Conservation Management of African Ecosystems MSc

Dynamics of Populations BIOL5427

Dynamics of Populations BIOL5427

  • Academic Session: 2024-25
  • School: School of Biodiversity, One Health & Vet Medicine
  • Credits: 20
  • Level: Level 5 (SCQF level 11)
  • Typically Offered: Semester 2
  • Available to Visiting Students: Yes

Short Description

This course will introduce students to the different ways in which it is possible to formulate single and multi-species population models, how data can inform them and how existing models be can fitted to data. The sessions will cover models formulated in discrete and continuous time, deterministic and stochastic models, their dynamical behaviour, their local and global stability analysis, and model inference.
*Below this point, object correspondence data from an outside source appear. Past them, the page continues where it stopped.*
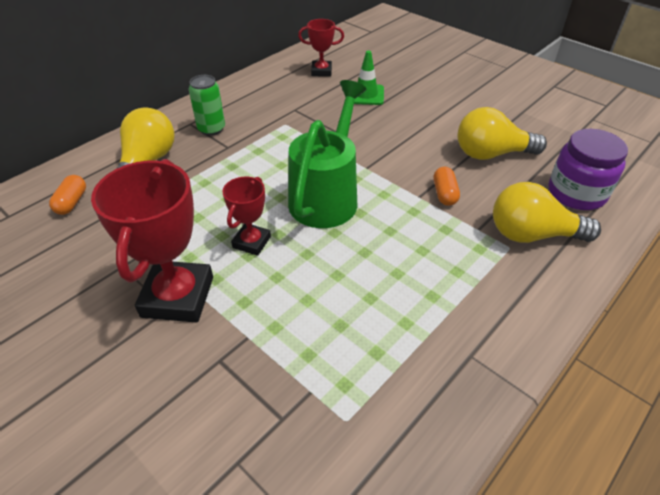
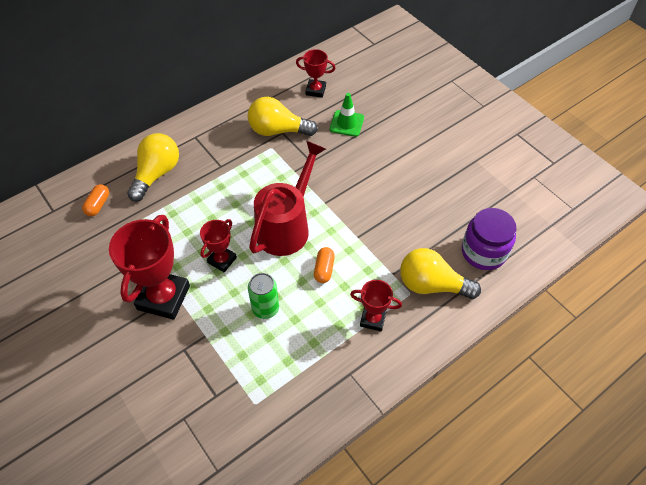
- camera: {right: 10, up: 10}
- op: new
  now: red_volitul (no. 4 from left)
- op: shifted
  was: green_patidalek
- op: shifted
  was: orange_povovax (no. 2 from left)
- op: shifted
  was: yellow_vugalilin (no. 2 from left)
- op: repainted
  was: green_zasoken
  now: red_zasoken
Different model formulations and their analysis are all implemented in R.


This course is made up of lectures and practical classes in semester 2.

Excluded Courses





  • Moodle quizzes (ILOs 1-3), 30%
  • Modelling assignment where the students solve set problems utilising skills learnt in the course, and involves R programming and short written answers (ILOs 1-3), 70%

Course Aims

This course will introduce students to the theory and practice of single and multi-species population models, their construction and relationship with data. It will aim to introduce students to the different ways these models can be formulated in theory, implemented in practice, their behaviour and stability analysed, and linked with data. The course material will be provided in the R programming environment.

Intended Learning Outcomes of Course

By the end of this course students will be able to:

  1. Critically discuss, with reference to the evidence base and primary literature:
    • The applications, limitations and assumptions of the range of currently used single and multi-species population models
    • The key features of a range of commonly used population models, and evaluate the various assumptions that each make
    • Examples of when these different models have been applied to particular situations, and what different sorts of predictions such models are most appropriate for current issues and controversies in this area of ecological modelling
  2. Utilise data to inform model formulations, and their parameter values, and understand how models can be fitted to data
  3. Implement a range of different single and multi-species models in R, and be able to conduct comprehensive numerical analysis of these models
  4. Estimate critical parameters contained within these different formulations, and critically evaluate the sensitivity of model outputs to these parameters

Minimum Requirement for Award of Credits

Students must submit at least 75% by weight of the components (including examinations) of the course’s summative assessment.